* 阅读文段
RMAppEventType.APP_ACCEPTED 事件的注册,会触发 StartAppAttemptTransition 状态机,并将 APP 的状态从 SUBMITED 转换为 ACCEPTED。
//位置:org/apache/hadoop/yarn/server/resourcemanager/rmapp/RMAppImpl.java // Transitions from SUBMITTED state .addTransition(RMAppState.SUBMITTED, RMAppState.ACCEPTED, RMAppEventType.APP_ACCEPTED, new StartAppAttemptTransition())
StartAppAttemptTransition 状态机会发送 RMAppAttemptEventType.START 事件,以开始启动 AppAttempt。
//位置:org/apache/hadoop/yarn/server/resourcemanager/rmapp/RMAppImpl.java private static final class StartAppAttemptTransition extends RMAppTransition { @Override public void transition(RMAppImpl app, RMAppEvent event) { app.createAndStartNewAttempt(false); }; } // 开始启动 AppAttempt private void createAndStartNewAttempt(boolean transferStateFromPreviousAttempt) { createNewAttempt(); // 向调度器发送 RMAppAttemptEventType.START 事件 handler.handle(new RMAppStartAttemptEvent(currentAttempt.getAppAttemptId(), transferStateFromPreviousAttempt)); }
RMAppAttemptEventType.START 事件的注册,会调用 AttemptStartedTransition 状态机,触发 AppAttempt 状态从 NEW 转变为 SUBMITED。

* 所给资料
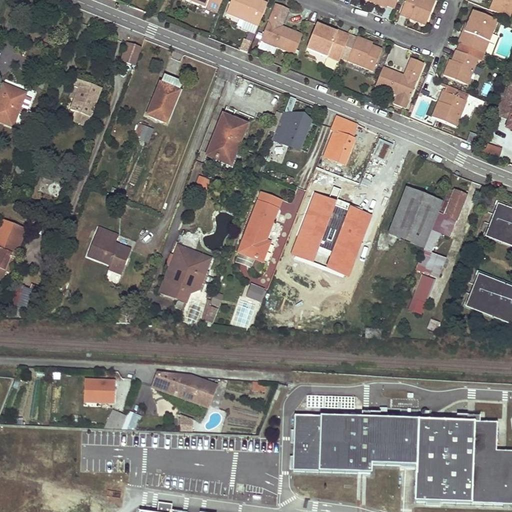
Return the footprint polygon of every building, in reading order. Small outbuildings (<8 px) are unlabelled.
[(184,0),(217,13),(221,0),(184,0)] [(231,0),(226,14),(258,27),(267,4),(260,1),(258,0),(231,0)] [(364,0),(375,4),(375,2),(387,7),(394,10),(397,0),(364,0)] [(410,20),(425,26),(435,2),(431,0),(405,0),(400,14),(411,18),(410,20)] [(511,0),(493,0),(489,10),(509,19),(511,10),(511,0)] [(275,5),(260,42),(294,55),(302,35),(281,27),(288,10),(275,5)] [(483,16),(472,12),(468,24),(464,32),(462,31),(457,44),(484,54),(497,22),(491,19),(493,14),(485,11),(483,16)] [(316,25),(306,49),(339,62),(349,36),(337,31),(336,33),(329,30),(316,25)] [(357,38),(347,62),(373,72),(382,50),(371,46),(372,44),(357,38)] [(247,51),(251,42),(245,39),(240,48),(247,51)] [(128,45),(122,62),(135,66),(141,49),(128,45)] [(479,60),(455,51),(451,61),(449,60),(443,76),(468,86),(479,60)] [(410,59),(403,76),(383,68),(375,87),(409,101),(424,64),(410,59)] [(160,85),(179,93),(183,83),(164,76),(160,85)] [(74,100),(70,111),(75,113),(90,118),(101,89),(77,80),(74,88),(78,89),(74,100)] [(26,94),(3,85),(0,93),(0,121),(12,127),(26,94)] [(179,93),(160,85),(147,116),(166,124),(179,93)] [(74,88),(70,98),(74,100),(78,89),(74,88)] [(438,102),(431,117),(456,127),(466,101),(444,92),(440,102),(438,102)] [(511,96),(507,94),(506,99),(500,115),(499,116),(510,120),(507,126),(506,128),(508,129),(509,128),(511,129),(511,96)] [(499,96),(493,113),(500,115),(506,99),(499,96)] [(282,114),(277,112),(270,131),(275,133),(282,114)] [(75,113),(72,122),(86,128),(90,118),(75,113)] [(309,124),(286,115),(276,140),(274,139),(266,161),(269,162),(270,160),(282,164),(288,146),(298,150),(309,124)] [(232,161),(246,126),(223,116),(207,157),(217,160),(218,157),(232,162),(232,161)] [(358,125),(335,116),(332,122),(333,123),(326,139),(330,141),(323,157),(320,167),(340,175),(343,165),(353,140),(358,125)] [(148,144),(153,129),(139,124),(134,138),(148,144)] [(467,131),(464,139),(474,143),(477,135),(467,131)] [(499,158),(502,148),(486,143),(483,153),(499,158)] [(217,160),(230,166),(232,162),(218,157),(217,160)] [(25,191),(32,172),(24,170),(19,167),(17,167),(10,185),(25,191)] [(338,179),(323,173),(308,213),(314,215),(306,237),(331,245),(328,254),(357,263),(362,245),(354,243),(346,240),(351,221),(359,200),(333,191),(338,179)] [(293,180),(287,177),(285,183),(291,186),(293,180)] [(442,202),(406,188),(388,235),(424,249),(431,230),(438,214),(442,202)] [(454,192),(449,190),(439,214),(438,214),(431,230),(448,237),(455,220),(456,221),(466,196),(454,192)] [(511,210),(498,205),(486,235),(511,244),(511,210)] [(238,253),(262,262),(269,244),(265,242),(273,223),(253,215),(238,253)] [(25,230),(3,221),(0,227),(0,242),(1,242),(0,244),(0,281),(1,281),(5,272),(9,274),(16,256),(15,256),(11,254),(13,247),(15,248),(19,239),(21,240),(25,230)] [(354,243),(360,223),(351,221),(346,240),(354,243)] [(118,236),(98,228),(88,256),(110,265),(109,270),(121,274),(130,251),(115,245),(118,236)] [(511,247),(511,244),(486,235),(485,237),(511,247)] [(462,255),(466,244),(462,242),(461,246),(458,245),(460,241),(453,238),(450,247),(460,251),(459,254),(462,255)] [(438,278),(445,259),(430,254),(434,245),(426,243),(424,249),(423,251),(424,251),(416,269),(438,278)] [(176,252),(191,258),(193,253),(178,247),(176,252)] [(205,271),(210,260),(193,253),(191,258),(176,252),(160,292),(186,303),(190,294),(198,290),(196,286),(194,282),(197,275),(201,273),(205,271)] [(202,292),(209,273),(205,271),(201,273),(197,275),(194,282),(196,286),(198,290),(202,292)] [(511,289),(511,285),(479,273),(478,275),(511,289)] [(511,289),(478,275),(466,305),(511,322),(511,289)] [(421,276),(413,298),(425,303),(434,281),(421,276)] [(265,289),(252,283),(247,297),(261,302),(265,289)] [(32,308),(33,288),(16,287),(15,307),(32,308)] [(212,298),(209,298),(203,322),(213,325),(219,305),(222,306),(225,295),(213,292),(212,298)] [(511,326),(511,322),(466,305),(465,307),(511,326)] [(128,311),(121,308),(119,315),(126,317),(128,311)] [(269,312),(268,330),(293,331),(294,313),(269,312)] [(437,332),(440,322),(431,319),(428,329),(437,332)] [(157,374),(152,388),(207,408),(215,388),(216,387),(216,386),(190,377),(157,374)] [(262,383),(230,380),(228,391),(228,394),(252,396),(252,391),(261,392),(262,387),(265,387),(266,383),(262,383)] [(114,383),(85,382),(85,404),(114,404),(114,383)] [(354,410),(355,397),(307,394),(306,409),(323,410),(323,408),(333,409),(354,410)] [(38,413),(38,403),(24,403),(24,413),(38,413)] [(126,417),(113,412),(106,429),(122,430),(126,417)] [(129,412),(126,417),(122,430),(136,431),(141,417),(129,412)] [(193,420),(180,416),(180,432),(192,433),(193,420)] [(418,420),(403,419),(366,418),(294,416),(292,471),(371,474),(371,465),(385,466),(409,466),(416,467),(415,501),(511,503),(511,450),(496,450),(496,422),(418,420)]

* 待解问题
[1] 请把讲 YARN 应用状态转换的文段中的一段原文返回:从含有“RMAppEventType.APP_ACCEPTED 事件的注册,会触发 StartAppAttemptTransition”的那句开始,到“RMAppEventType.APP_ACCEPTED, new StartAppAttemptTransition())”为止。
[2] 请接着讲 YARN 应用状态转换的文段的最后一句往下续写。

* 预期结果
[1]
RMAppEventType.APP_ACCEPTED 事件的注册,会触发 StartAppAttemptTransition 状态机,并将 APP 的状态从 SUBMITED 转换为 ACCEPTED。
//位置:org/apache/hadoop/yarn/server/resourcemanager/rmapp/RMAppImpl.java // Transitions from SUBMITTED state .addTransition(RMAppState.SUBMITTED, RMAppState.ACCEPTED, RMAppEventType.APP_ACCEPTED, new StartAppAttemptTransition())

[2]
//位置:org/apache/hadoop/yarn/server/resourcemanager/rmapp/attempt/RMAppAttemptImpl.java // Transitions from NEW State .addTransition(RMAppAttemptState.NEW, RMAppAttemptState.SUBMITTED, RMAppAttemptEventType.START, new AttemptStartedTransition())
AttemptStartedTransition 状态机会触发 AppAttemptAddedSchedulerEvent 事件,发送 SchedulerEventType.APP_ATTEMPT_ADDED 请求。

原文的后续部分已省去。